I was ruled out of the Olympics a week before the team left for preparation camp.
I had dedicated my whole life from such a young age to reach that point, only to let it slip through my fingers. I still cry talking about it.
It wasn’t hard watching them play and win the gold medal. It was just hard coping with not being there.
I was over the moon for the girls, knowing how much sweat and tears had gone into that in the years prior. I knew I had been a big part of that before they went, so to not share in it was heartbreaking.
At any event like an Olympics, you see the top one per cent who get the opportunity to go and play or compete. You don’t see the 99 per cent who have worked their arses off to get there and who just fell short.

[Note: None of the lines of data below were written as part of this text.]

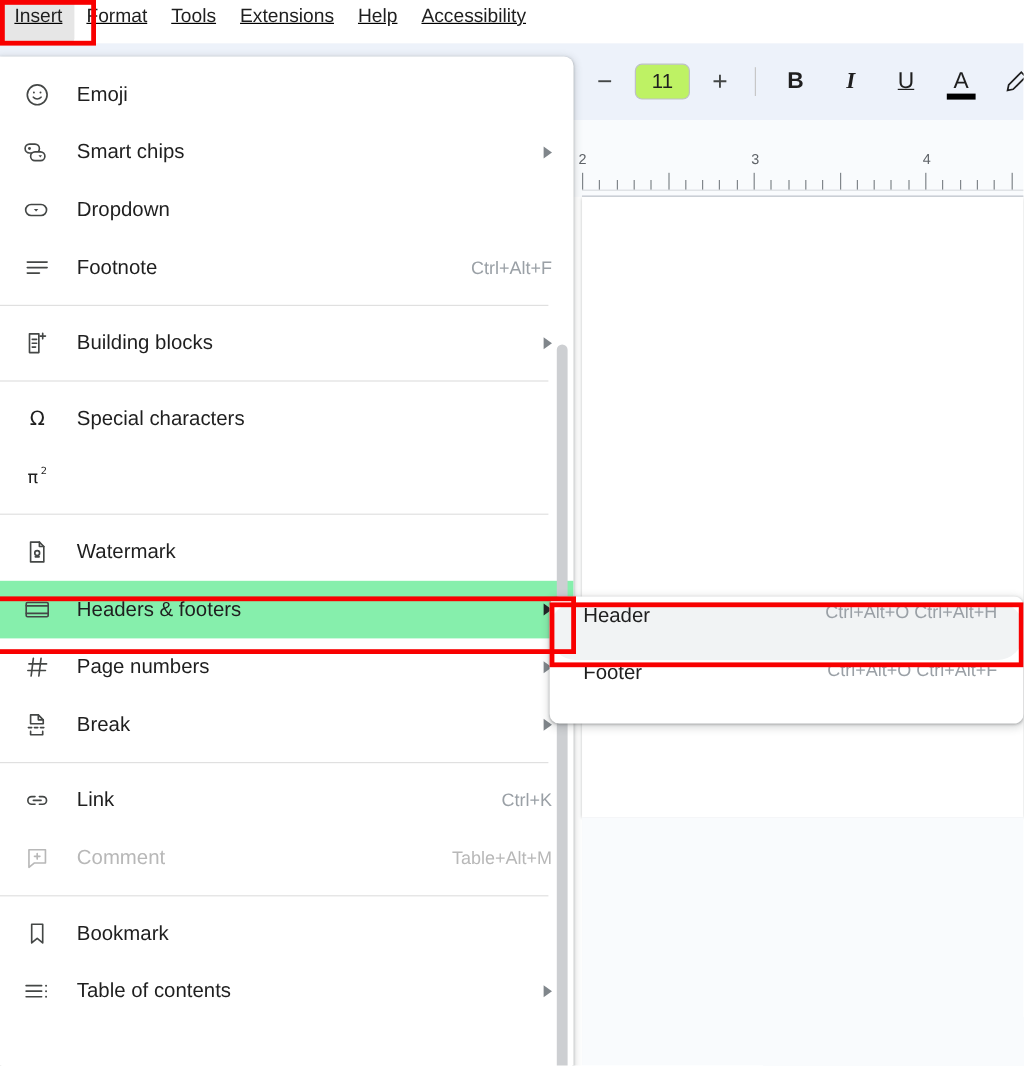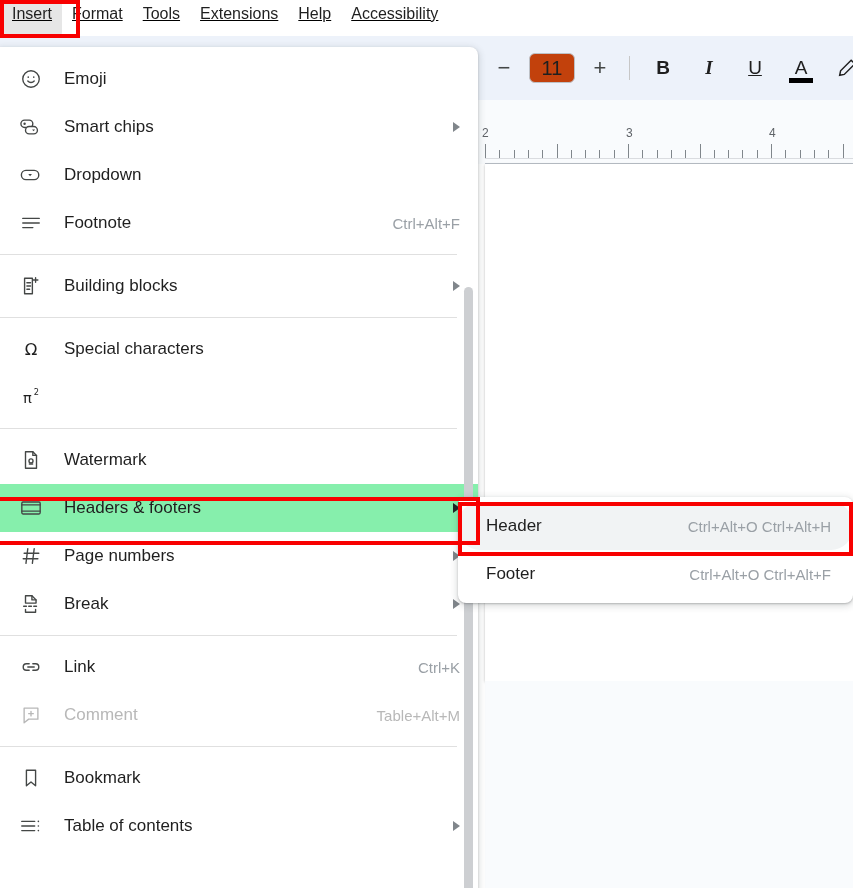--- a/index.html
+++ b/index.html
@@ -84,41 +84,41 @@
   }
 
   
   .submenu {
     position:absolute; left:458px; top:497px; width:395px; height:106px;
     background:#ffffff; border-radius:8px;
     box-shadow: 0 2px 6px 2px rgba(60,64,67,.15), 0 1px 2px rgba(60,64,67,.30);
     padding-top:5px;
     overflow:hidden;
   }
-  .smi { display:flex; align-items:center; height:48px; padding:0 22px 0 28px;border-radius:22px; }
+  .smi { display:flex; align-items:flex-start; height:48px; padding:0 22px 0 28px;border-radius:22px; }
   .smi.hl { background:#f1f3f4; }
   .smi-label { font-size:17px; color:#1f1f1f; line-height:22px; white-space:nowrap; }
   .smi-shortcut { margin-left:auto; font-size:15px; color:#9aa0a6; white-space:nowrap; }
 
   
   .redbox { position:absolute; border:4px solid #f80000; pointer-events:none; }
   #rb-insert { left:0px;   top:0px;   width:80px;  height:38px; }
   #rb-headers{ left:-4px;  top:497px; width:484px; height:48px; }
   #rb-header { left:458px; top:502px; width:395px; height:54px; }
 
   
   .tb { position:absolute; top:36px; left:485px; height:64px; display:flex; align-items:center; }
   .tb-btn {
     width:32px; height:32px; display:flex; align-items:center; justify-content:center;
     color:#444746; font-size:22px; border-radius:4px; margin:0 3px;
   }
   .fontsize-box {
     width:46px; height:30px; border:1px solid #bdc1c6; border-radius:6px;
     display:flex; align-items:center; justify-content:center;
-    font-size:20px; color:#1f1f1f; background:#c2410c; margin:0 6px;
+    font-size:17px; color:#1f1f1f; background:#bef264; margin:0 6px;
   }
   .tb-divider { width:1px; height:24px; background:#c7c7c7; margin:0 10px; }
   .tb-fmt {
     width:34px; height:34px; display:flex; align-items:center; justify-content:center;
     font-size:19px; color:#1f1f1f; margin:0 6px; position:relative;
   }
   .tb-fmt.bold { font-weight:bold; }
   .tb-fmt.italic { font-style:italic; font-family:"Liberation Serif", serif; font-weight:bold; }
   .tb-fmt.underline { text-decoration:underline; }
   .textcolor-bar {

I tried to stick around. I gave an interview just after Rio where I talked about Tokyo 2020.
My head was still in the game and I was still contracted and I acknowledged 2020 was a long way away and it was about ticking off boxes along the way.
In the off-season of 2017, around June, I had a hard think. I had been 50-50 and I had a long chat to my mum. Some guidance and wisdom from her put things into perspective about life. That there is more to life than just playing rugby. That I’m still young and have the ability and tenacity to get back if I wanted to.
I came back from a holiday in Europe after the world series and decided to make one of the biggest decisions of my life. I had a meeting with my coach and handed my resignation letter in.
There was a sense of happiness when I made the decision because I’d been pondering over it for a year.
It took me 12 months to come to the realisation my heart wasn’t in it. I like to think of myself as quite resilient especially with what I had overcome at a young age.
But having so many injuries brought me to my decision. Every month I was out of the game, the game was rapidly growing and so were my teammates.
I was playing catch-up. I had to learn how to walk again. Run again. Jump again. All those fundamental concepts of playing sport.
I was struggling to find the motivation to be there every day and perform at that elite level. A sevens program is very taxing on the mind and body and unless you’re prepared to give it 110 per cent then you won’t last.
I could feel I was starting to fall away, more mentally than anything.
I decided to step away from the sport and footy altogether. I felt I lost the spark and motivation for footy that I had. I felt that, if I was to play footy again, I needed to be playing for the reasons I took it up in the first place.